MorningStar, located in York County near the North Carolina state line, is a large non-denominational congregation with hundreds of members. It runs MorningStar University and a K-12 school, according to its website.

Erickson Lee, 26, a former police officer in Cornelius, N.C., is serving a nine-year prison sentence after pleading guilty in September to sex crimes against children from a church youth group he ran for three years before he was arrested in 2023.

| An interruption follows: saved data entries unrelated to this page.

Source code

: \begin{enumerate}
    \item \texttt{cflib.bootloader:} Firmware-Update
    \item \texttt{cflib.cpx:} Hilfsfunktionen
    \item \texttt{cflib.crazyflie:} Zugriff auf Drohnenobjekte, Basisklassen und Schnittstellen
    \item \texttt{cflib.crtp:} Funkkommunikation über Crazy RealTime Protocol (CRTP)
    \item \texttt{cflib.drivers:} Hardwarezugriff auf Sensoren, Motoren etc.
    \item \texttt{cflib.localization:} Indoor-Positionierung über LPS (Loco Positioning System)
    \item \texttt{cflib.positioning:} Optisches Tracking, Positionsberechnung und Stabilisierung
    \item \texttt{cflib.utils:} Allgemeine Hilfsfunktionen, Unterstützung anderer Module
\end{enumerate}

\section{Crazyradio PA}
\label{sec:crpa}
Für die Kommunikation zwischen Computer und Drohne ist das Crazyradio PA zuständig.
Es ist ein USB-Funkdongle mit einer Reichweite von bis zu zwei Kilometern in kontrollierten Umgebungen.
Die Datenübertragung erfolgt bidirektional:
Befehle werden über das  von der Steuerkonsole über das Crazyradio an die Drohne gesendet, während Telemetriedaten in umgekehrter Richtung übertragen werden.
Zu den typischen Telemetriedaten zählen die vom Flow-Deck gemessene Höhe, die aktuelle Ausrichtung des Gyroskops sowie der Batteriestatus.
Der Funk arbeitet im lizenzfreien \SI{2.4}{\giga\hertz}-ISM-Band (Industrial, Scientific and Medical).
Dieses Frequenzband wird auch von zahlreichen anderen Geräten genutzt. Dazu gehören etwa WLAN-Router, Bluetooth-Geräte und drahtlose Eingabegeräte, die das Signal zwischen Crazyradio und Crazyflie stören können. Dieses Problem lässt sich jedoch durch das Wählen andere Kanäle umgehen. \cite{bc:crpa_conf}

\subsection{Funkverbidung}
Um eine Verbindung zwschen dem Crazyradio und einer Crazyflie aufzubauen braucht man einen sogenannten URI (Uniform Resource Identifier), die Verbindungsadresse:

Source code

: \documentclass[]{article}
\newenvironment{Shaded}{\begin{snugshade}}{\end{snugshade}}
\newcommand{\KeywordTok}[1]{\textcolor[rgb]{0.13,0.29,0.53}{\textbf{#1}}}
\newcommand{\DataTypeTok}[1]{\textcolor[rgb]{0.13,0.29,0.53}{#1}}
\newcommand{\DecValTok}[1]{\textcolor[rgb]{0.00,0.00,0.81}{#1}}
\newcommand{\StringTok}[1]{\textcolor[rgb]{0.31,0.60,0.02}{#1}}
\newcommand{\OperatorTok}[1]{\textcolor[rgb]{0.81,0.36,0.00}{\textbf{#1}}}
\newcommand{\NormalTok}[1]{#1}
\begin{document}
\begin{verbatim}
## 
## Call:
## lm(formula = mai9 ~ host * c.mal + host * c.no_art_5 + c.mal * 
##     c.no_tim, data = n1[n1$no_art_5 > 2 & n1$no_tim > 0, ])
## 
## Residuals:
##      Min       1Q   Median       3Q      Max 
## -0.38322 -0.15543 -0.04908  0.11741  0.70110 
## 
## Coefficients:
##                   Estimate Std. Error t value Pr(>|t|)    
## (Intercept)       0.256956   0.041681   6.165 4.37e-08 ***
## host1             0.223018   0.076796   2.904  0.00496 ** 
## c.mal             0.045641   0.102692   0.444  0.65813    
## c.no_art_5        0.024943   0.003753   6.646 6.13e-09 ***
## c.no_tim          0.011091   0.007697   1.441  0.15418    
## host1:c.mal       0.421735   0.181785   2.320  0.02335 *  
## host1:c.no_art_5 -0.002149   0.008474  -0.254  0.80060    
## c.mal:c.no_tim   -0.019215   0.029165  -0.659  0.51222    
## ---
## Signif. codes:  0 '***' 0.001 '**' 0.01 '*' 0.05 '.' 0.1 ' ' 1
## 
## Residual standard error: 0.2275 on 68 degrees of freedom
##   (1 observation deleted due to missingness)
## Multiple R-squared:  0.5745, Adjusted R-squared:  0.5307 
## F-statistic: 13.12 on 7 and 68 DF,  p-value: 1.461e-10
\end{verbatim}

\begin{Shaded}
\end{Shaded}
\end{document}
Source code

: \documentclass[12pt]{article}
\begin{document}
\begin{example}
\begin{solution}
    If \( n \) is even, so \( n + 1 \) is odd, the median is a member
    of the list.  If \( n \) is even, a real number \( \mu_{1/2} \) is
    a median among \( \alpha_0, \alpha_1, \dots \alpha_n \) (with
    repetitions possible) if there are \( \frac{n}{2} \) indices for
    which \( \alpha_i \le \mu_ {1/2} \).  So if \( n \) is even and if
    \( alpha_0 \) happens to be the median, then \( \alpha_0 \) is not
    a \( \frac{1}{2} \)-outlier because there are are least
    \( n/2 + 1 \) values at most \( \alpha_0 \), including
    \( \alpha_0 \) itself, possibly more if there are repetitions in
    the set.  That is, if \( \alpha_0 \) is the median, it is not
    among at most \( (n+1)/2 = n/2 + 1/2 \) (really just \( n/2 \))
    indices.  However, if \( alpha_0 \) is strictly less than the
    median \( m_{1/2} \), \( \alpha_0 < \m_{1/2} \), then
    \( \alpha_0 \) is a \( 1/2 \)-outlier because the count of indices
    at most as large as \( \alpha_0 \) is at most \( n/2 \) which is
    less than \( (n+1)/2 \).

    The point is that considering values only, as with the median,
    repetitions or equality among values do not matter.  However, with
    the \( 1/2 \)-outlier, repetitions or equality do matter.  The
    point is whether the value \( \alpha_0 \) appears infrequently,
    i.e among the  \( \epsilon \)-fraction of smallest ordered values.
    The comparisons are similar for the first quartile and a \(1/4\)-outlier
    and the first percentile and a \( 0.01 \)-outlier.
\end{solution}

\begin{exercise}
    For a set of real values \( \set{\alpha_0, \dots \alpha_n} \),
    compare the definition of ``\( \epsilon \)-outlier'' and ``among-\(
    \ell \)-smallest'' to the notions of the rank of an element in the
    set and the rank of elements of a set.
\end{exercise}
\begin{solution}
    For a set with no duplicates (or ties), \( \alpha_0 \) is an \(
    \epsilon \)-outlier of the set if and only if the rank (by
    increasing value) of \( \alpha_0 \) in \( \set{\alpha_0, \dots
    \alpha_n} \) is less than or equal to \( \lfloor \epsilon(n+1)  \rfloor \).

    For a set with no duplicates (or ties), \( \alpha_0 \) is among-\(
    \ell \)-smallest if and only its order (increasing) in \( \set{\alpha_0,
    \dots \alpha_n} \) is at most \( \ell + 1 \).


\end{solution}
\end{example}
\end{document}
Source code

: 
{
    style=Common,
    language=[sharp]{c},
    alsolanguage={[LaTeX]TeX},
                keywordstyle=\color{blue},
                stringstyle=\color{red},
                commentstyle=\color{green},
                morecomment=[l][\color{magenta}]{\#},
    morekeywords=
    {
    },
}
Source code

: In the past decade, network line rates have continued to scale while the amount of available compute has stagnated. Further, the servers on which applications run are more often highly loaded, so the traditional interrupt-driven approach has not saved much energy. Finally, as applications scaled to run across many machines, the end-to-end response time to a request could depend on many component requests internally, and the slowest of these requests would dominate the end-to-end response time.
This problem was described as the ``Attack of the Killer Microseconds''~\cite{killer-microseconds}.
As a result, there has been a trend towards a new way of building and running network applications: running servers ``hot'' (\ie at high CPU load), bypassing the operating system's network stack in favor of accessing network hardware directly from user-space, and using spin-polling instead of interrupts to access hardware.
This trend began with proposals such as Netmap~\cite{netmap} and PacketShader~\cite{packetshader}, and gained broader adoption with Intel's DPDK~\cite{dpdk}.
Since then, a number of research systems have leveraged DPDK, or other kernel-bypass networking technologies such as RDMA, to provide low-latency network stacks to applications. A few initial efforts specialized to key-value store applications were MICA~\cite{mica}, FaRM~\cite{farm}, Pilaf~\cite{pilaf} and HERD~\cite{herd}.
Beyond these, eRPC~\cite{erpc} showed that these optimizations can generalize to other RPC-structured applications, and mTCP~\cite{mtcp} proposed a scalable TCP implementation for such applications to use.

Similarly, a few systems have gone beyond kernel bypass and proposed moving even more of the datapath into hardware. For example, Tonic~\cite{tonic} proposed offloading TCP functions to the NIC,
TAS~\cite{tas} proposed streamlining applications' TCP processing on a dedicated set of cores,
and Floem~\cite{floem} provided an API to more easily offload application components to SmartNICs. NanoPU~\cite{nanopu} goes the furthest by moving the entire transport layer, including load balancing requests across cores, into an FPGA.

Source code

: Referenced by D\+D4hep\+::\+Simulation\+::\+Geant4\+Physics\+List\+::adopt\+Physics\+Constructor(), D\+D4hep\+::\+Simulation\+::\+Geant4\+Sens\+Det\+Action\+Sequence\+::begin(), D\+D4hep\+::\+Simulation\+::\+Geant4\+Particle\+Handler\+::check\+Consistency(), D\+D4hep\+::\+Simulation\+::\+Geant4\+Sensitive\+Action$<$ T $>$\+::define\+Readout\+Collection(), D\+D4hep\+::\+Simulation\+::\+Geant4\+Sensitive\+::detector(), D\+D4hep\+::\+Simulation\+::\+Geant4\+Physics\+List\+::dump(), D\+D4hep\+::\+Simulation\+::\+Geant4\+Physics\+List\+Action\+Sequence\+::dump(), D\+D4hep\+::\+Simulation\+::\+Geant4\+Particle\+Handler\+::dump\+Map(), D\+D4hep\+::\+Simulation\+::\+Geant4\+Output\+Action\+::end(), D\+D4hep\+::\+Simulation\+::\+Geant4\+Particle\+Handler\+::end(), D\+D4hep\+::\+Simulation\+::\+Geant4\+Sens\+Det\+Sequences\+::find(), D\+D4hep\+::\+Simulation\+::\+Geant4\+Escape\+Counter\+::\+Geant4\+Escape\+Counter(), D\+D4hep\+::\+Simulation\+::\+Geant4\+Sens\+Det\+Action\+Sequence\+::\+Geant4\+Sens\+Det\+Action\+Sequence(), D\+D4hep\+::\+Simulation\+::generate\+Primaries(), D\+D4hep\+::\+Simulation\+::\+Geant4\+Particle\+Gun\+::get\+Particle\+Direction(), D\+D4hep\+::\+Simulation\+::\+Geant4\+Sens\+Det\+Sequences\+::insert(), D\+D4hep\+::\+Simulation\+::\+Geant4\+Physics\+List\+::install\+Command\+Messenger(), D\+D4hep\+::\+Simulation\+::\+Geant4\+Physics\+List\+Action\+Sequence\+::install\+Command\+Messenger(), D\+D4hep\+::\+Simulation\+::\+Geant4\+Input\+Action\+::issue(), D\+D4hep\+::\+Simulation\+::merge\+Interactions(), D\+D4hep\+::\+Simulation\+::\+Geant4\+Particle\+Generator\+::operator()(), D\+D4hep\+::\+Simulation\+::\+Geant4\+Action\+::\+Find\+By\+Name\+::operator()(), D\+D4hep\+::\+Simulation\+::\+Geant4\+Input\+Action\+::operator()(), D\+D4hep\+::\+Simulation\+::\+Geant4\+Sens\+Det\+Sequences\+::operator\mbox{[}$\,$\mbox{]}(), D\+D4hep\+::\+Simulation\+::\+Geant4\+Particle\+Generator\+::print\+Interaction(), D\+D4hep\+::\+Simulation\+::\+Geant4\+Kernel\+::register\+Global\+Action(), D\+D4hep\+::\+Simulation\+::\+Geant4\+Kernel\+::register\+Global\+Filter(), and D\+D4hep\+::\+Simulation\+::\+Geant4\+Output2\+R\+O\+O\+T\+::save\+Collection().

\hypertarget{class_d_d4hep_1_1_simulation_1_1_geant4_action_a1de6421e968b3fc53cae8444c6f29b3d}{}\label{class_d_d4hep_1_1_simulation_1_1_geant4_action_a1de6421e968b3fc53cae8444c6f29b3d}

Lawyers for the church told visiting Judge Martha Rivers during a hearing at the Moss Justice Center in York some of the lawsuit allegations made earlier this year by the three kids and their families cross the line into the separation of church and state guaranteed by the Constitution’s First Amendment.

Rivers made no decision on whether to drop MorningStar or its leaders from the lawsuit. Rivers did not say when she would rule on dismissing the church.

The lawsuits

The three victims filed lawsuits in August and September against Erickson Lee and the church and its leaders, alleging negligence, conspiracy, and a cover-up. Morningstar CEO and founder Rick Joyner and the church deny the church or leaders were negligent or covered up sex abuse.

The lawsuits seek compensatory and punitive damages for alleged church and leaders’ negligence, as well as emotional anguish and distress from alleged “outrageous” conduct of the defendants.

Lee is also a defendant in the same civil lawsuits. He was not in court Monday. The criminal case where Lee pleaded guilty and the civil lawsuits are separate.

None of the children, their families, or the defendants in the case attended court Monday.

Childrens’ lawyer: Church failed kids

Lee sexually abused the boys who were as young as 12 after the church did a background check on him, Rock Hill lawyer Randy Hood said in court.

“In this case we have a grown man in a situation where he is over a bunch of kids,” Hood argued Monday in court. “He is engaging in sexual acts with children…I have no idea how that falls under ecclesiastical privilege.”

While volunteering with a church youth group, Lee gave the boys vapes cigarettes and alcohol, Hood said. Lee showed the boys porn, lay naked in sleeping bags with them and took showers with them, Hood said.

Hood said past case law shows that the church should be kept as a defendant because Lee was a church volunteer when he abused the children.

“This was a sexual abuse mismanagement at the hands of the leadership in this church,” Hood said. “Three boys are forever changed.”

Church: Religious freedom and volunteers are not employees

Matthew G. Gerrald, one of MorningStar’s lawyers from Columbia, told Judge Rivers some of the allegations in the lawsuit “could potentially cross the line into ecclesiastical doctrine.”

Gerrald did not go into specifics about what religious freedoms should not be covered by the allegations of sex abuse.

Gerrald also said the law is separate for cases involving employees and volunteers. The lawsuits suggest negligent hiring, supervision or training, Gerrald said.

Erickson Lee was not an employee of the church, Gerrald told Judge Rivers.